A ball leaves the bat with a speed of 40 m/s and an angle of 37degrees above the horizontal. A very high fence is located at a horizontal distance of 128m from the point where the ball is struck. Assuming the ball leaves the bat near ground level,.....
I got 17.07 m and just using this to check my answer.
2006-06-12 15:03:56 · 2 answers · asked by houstonman20042002 1 in Science & Mathematics ➔ Physics
First divide up the initial velocity into its horizontal and vertical components.
V is the initial velocity of 40 m/s.
Theta is the launch angle of 37 degrees above the horizon.
V_x_i and V_y_i are the horizontal and vertical components of the initial velocity respectively.

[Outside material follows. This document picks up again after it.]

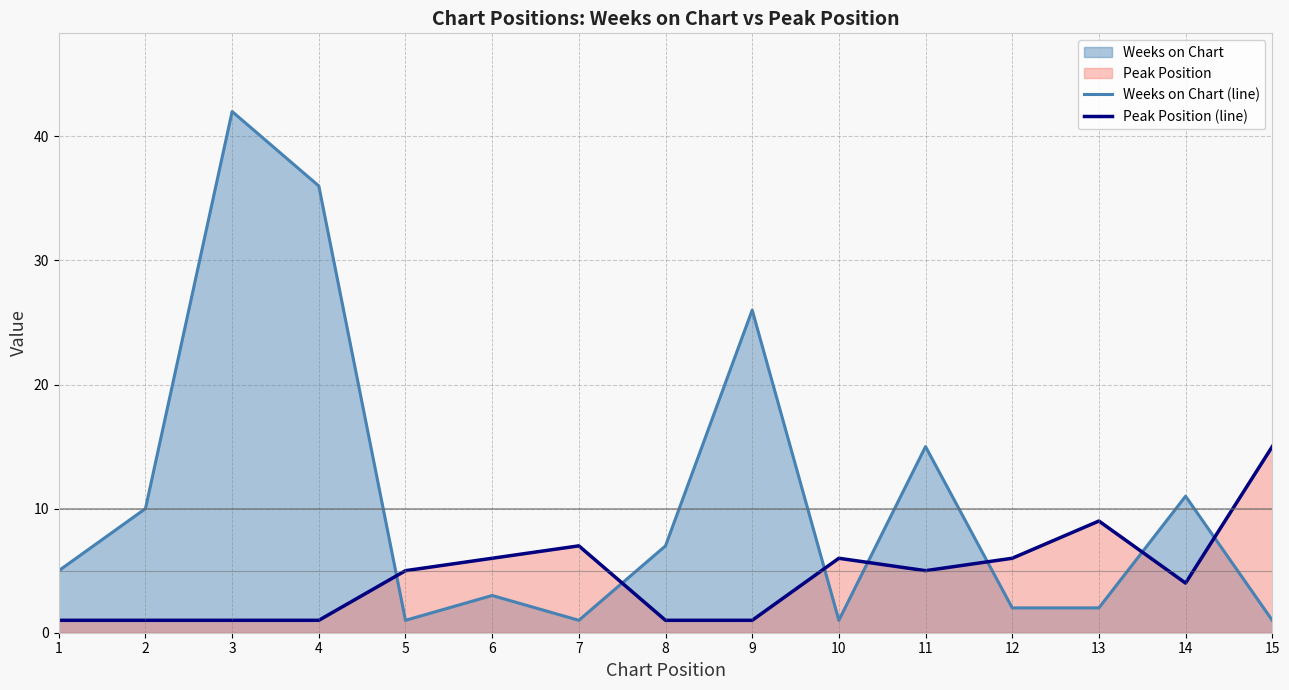

What is the sum of all Peak Position (line) values?

69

V_x_i = V * cos(theta) = 40 * cos (37) = 31.95 m/s
V_y_i = V * sin(theta) = 40 * sin (37) = 24.07 m/s
Although the vertical component of the object's velocity will change as the object experiences gravitational acceleration toward the ground, neglecting air resistance, the horizontal component of velocity can be treated as a constant.
V_x = V_x_i = 31.95 m/s
V_y = V_y_i - g*t
where t is the time after the object is launched and g is the gravitational acceleration experienced by the object (g = 9.81 m/s^2).
If the fence which the object hits is 128 meters away (in the +X direction), then the object (traveling at 31.95 m/s in the +X direction) will hit it at about 4.01 seconds after launch.
By taking this value (4.01 s) and plugging it in for t in the below shown equation to solve for the distance relative to the initial launch height the object has traveled,
d = V_y_i * t + 1/2 (g)t^2
one can calculate that the object is at a height of about 17.65 meters above its original launch height.
So I calculate the impact height to be 17.65 meters.
2006-06-12 15:51:06 · answer #1 · answered by mrjeffy321 7 · 0⤊ 0⤋
I got 17.6
Used 9.8 for g, Vyo = 24, Vxo = 32
t = 128/32 = 4 sec
y = 24t - (gt^2)/2 = 17.6
2006-06-12 22:27:33 · answer #2 · answered by Steve 7 · 0⤊ 0⤋